» **Directions**: Please convert the records below into a JSON list of strings, one string for each line, with blank lines skipped. Leave the pictures out of your answer.

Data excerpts
START

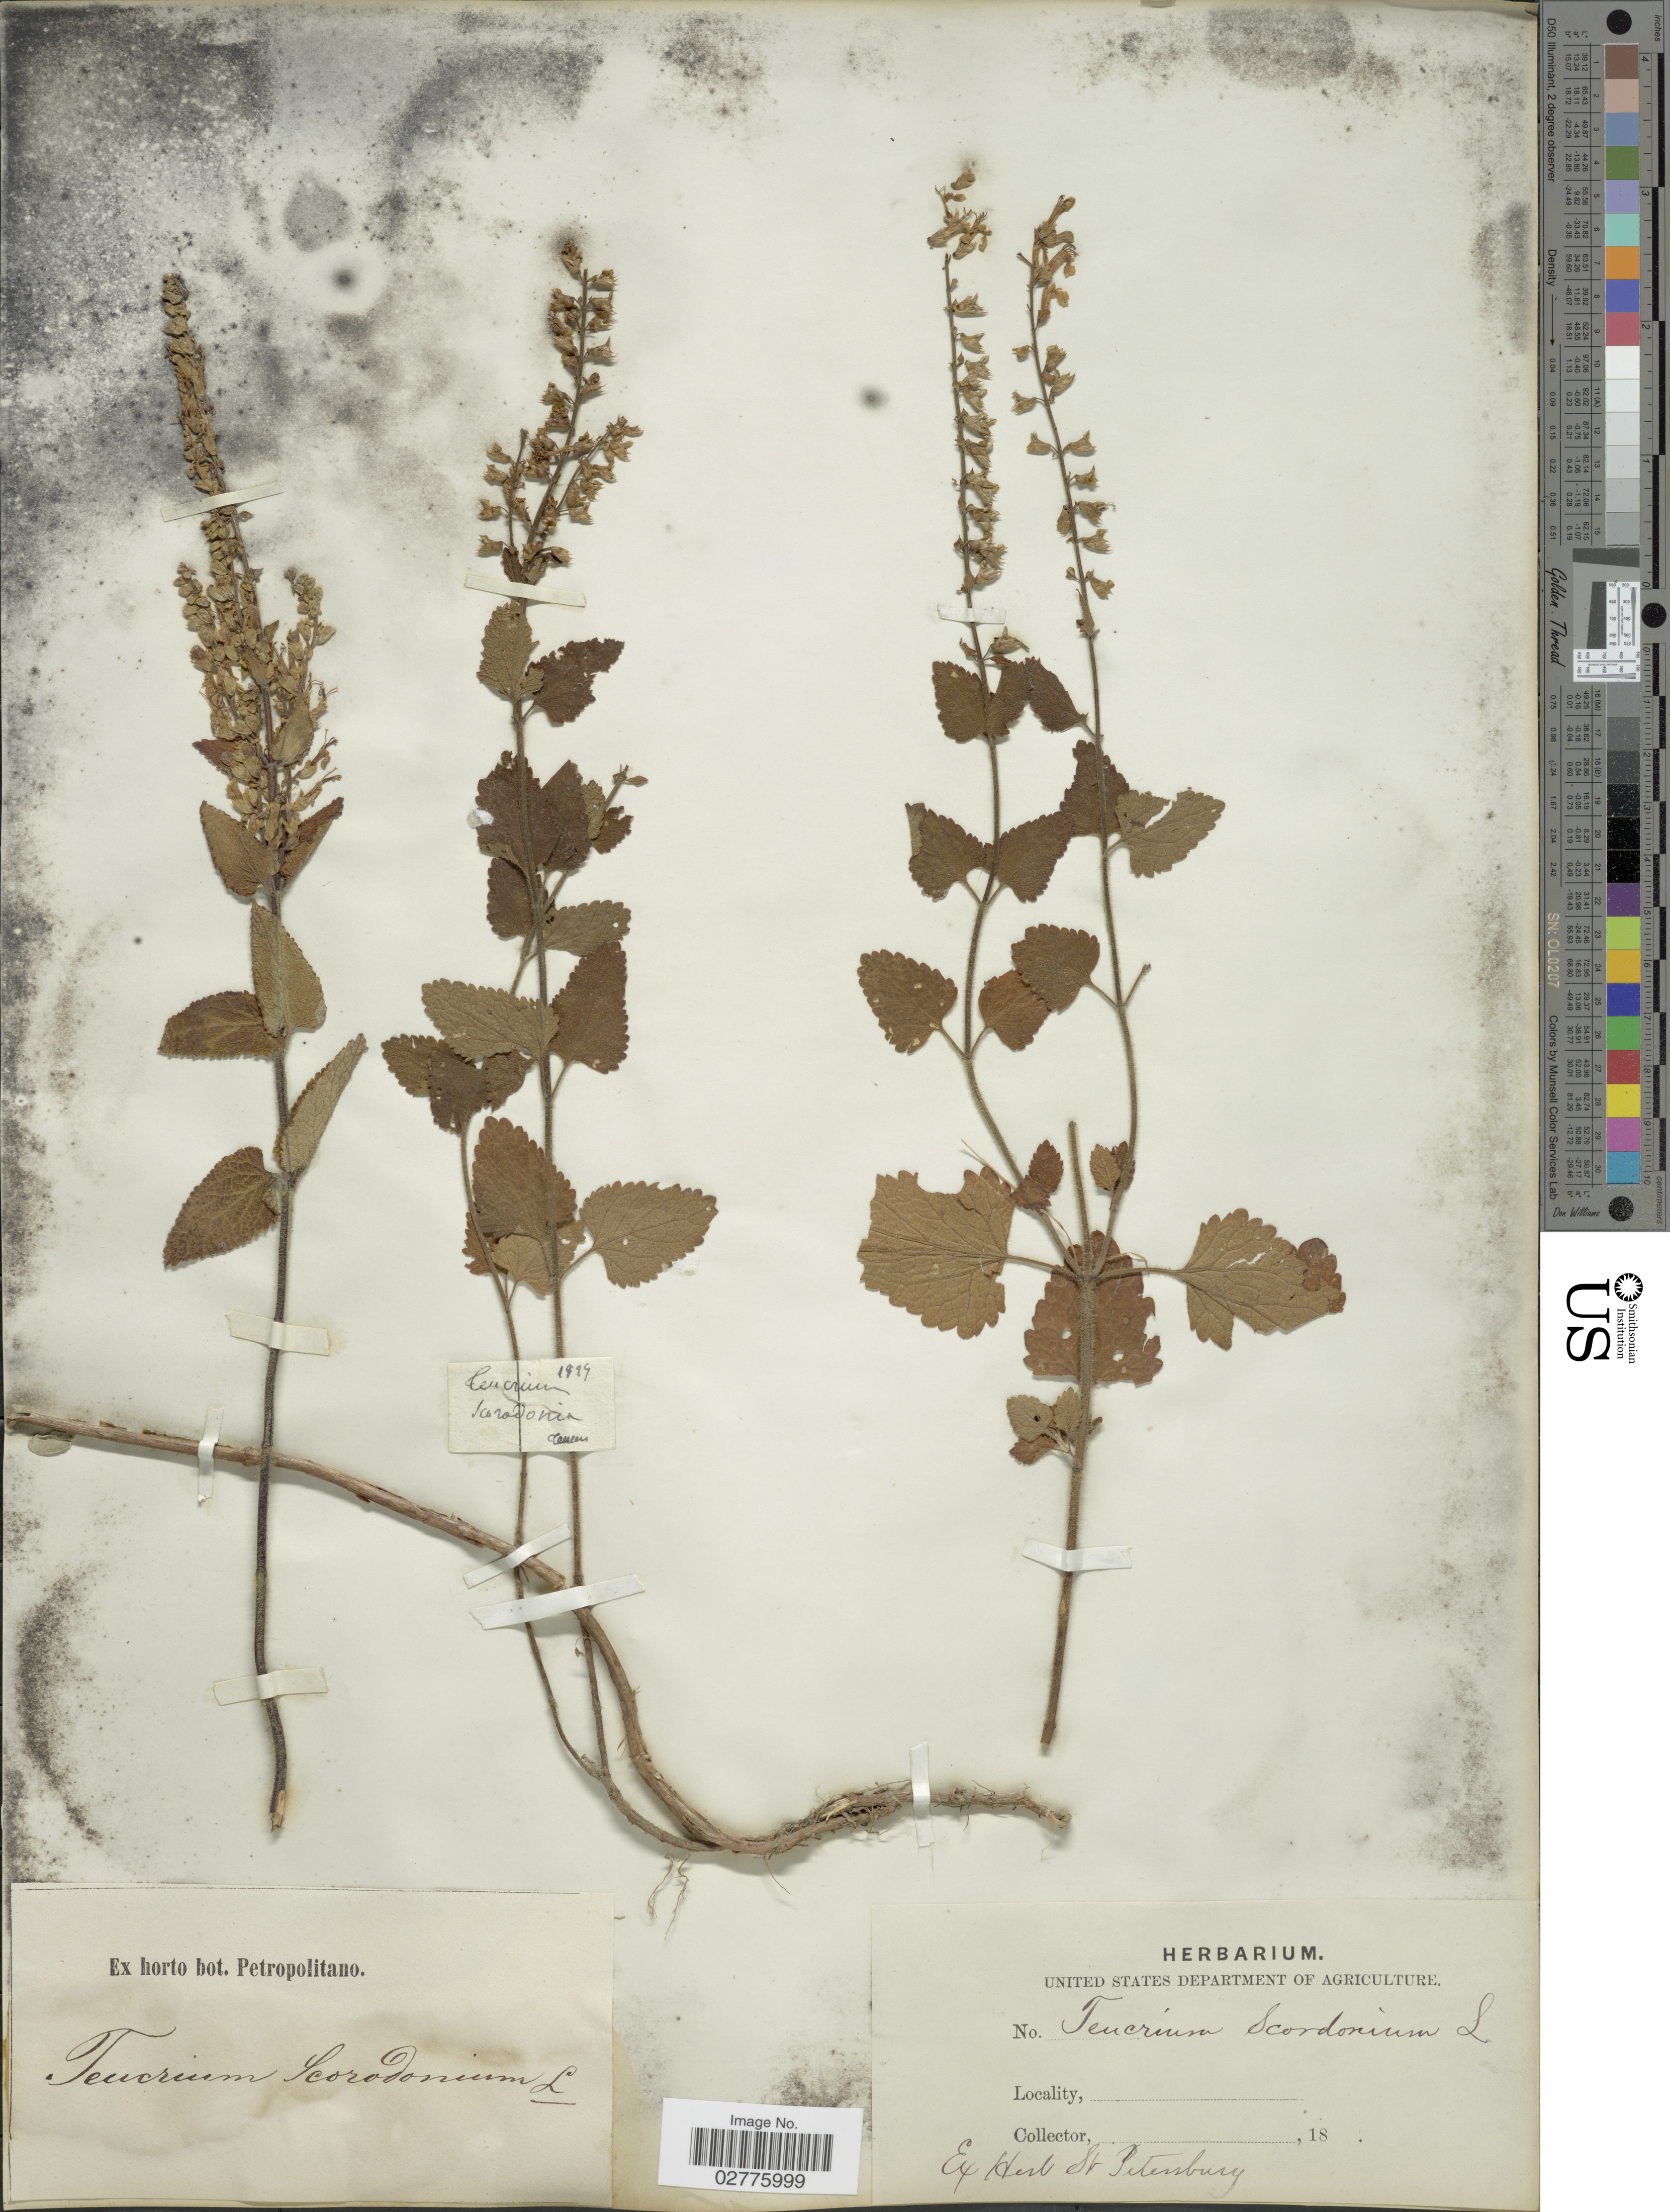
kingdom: Plantae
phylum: Tracheophyta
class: Magnoliopsida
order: Lamiales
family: Lamiaceae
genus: Teucrium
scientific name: Teucrium scorodonia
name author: L.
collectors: ex herb. Mus. St. Petersburg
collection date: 1889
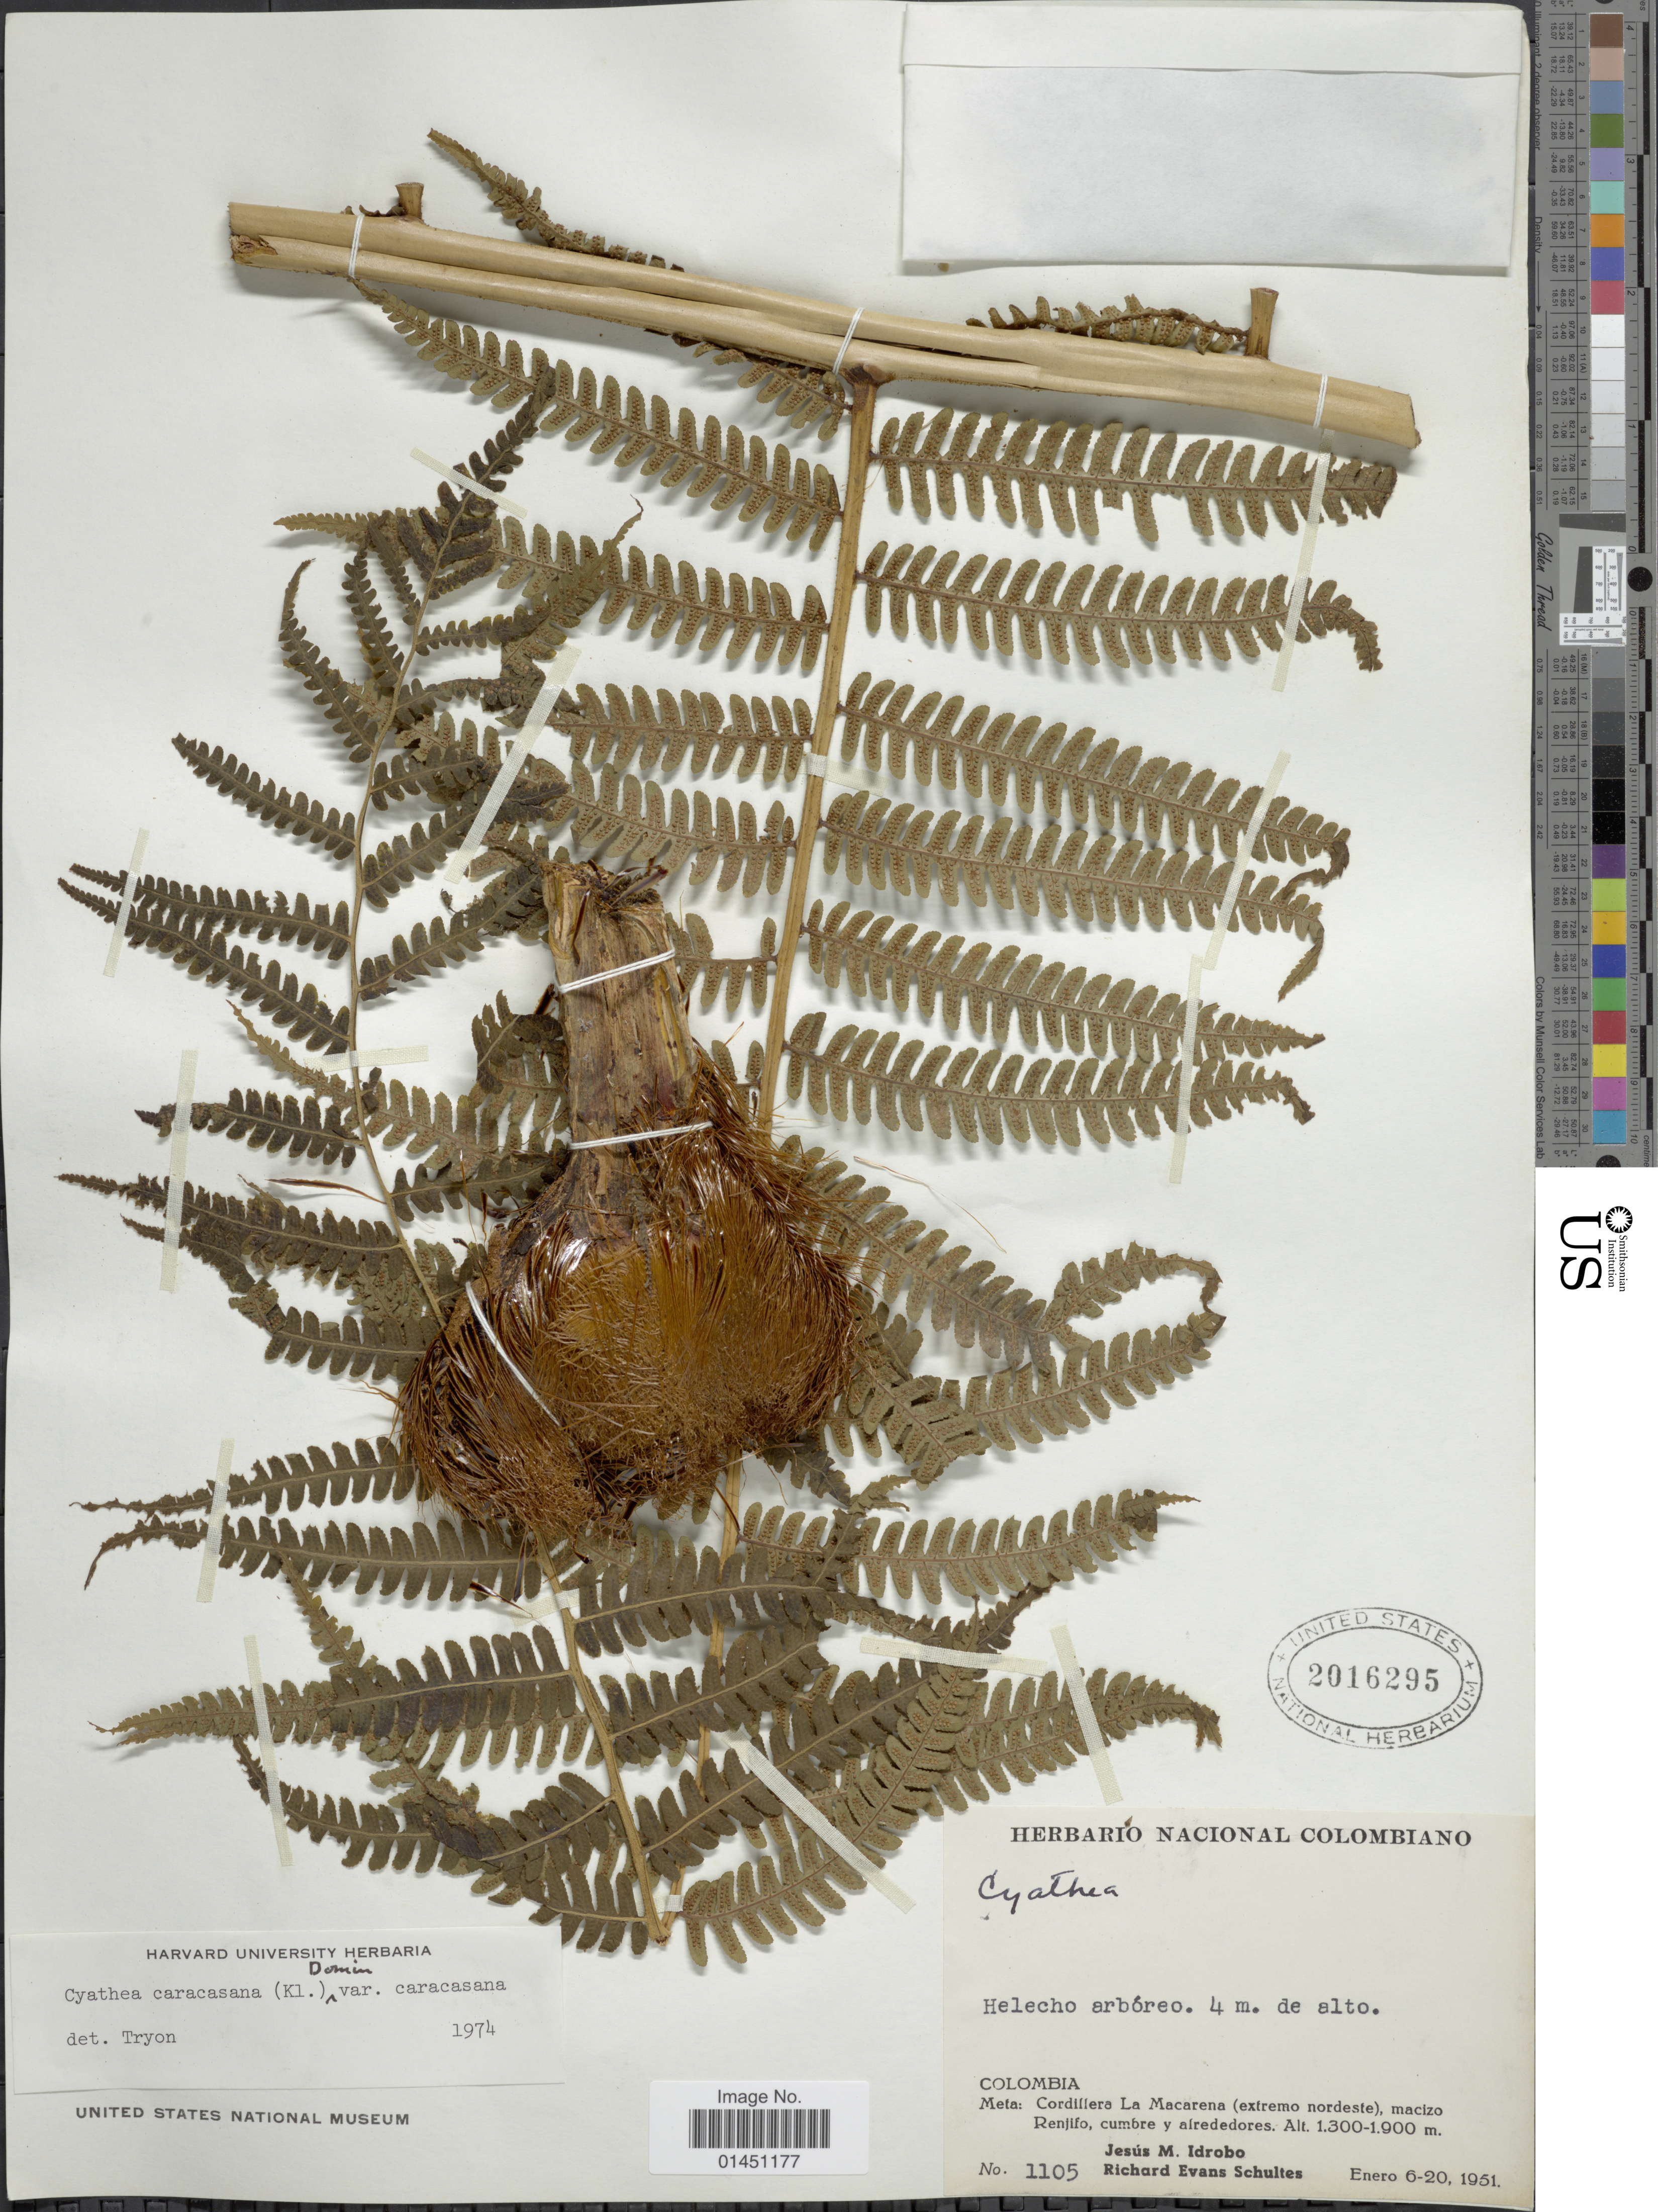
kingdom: Plantae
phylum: Tracheophyta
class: Polypodiopsida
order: Cyatheales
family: Cyatheaceae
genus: Cyathea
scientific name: Cyathea caracasana var. caracasana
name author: (Klotzsch) Domin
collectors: J. M. Idrobo & R. E. Schultes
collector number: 1105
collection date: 1951-01-06/1951-01-20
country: Colombia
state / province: Meta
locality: Cordillera La Macarena (extremo nordeste), macizo Renjifo, cumbre y alrededores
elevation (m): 1300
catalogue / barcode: US 2016295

END

» **Response to the task**:
[
  "kingdom: Plantae",
  "phylum: Tracheophyta",
  "class: Magnoliopsida",
  "order: Lamiales",
  "family: Lamiaceae",
  "genus: Teucrium",
  "scientific name: Teucrium scorodonia",
  "name author: L.",
  "collectors: ex herb. Mus. St. Petersburg",
  "collection date: 1889",
  "kingdom: Plantae",
  "phylum: Tracheophyta",
  "class: Polypodiopsida",
  "order: Cyatheales",
  "family: Cyatheaceae",
  "genus: Cyathea",
  "scientific name: Cyathea caracasana var. caracasana",
  "name author: (Klotzsch) Domin",
  "collectors: J. M. Idrobo & R. E. Schultes",
  "collector number: 1105",
  "collection date: 1951-01-06/1951-01-20",
  "country: Colombia",
  "state / province: Meta",
  "locality: Cordillera La Macarena (extremo nordeste), macizo Renjifo, cumbre y alrededores",
  "elevation (m): 1300",
  "catalogue / barcode: US 2016295"
]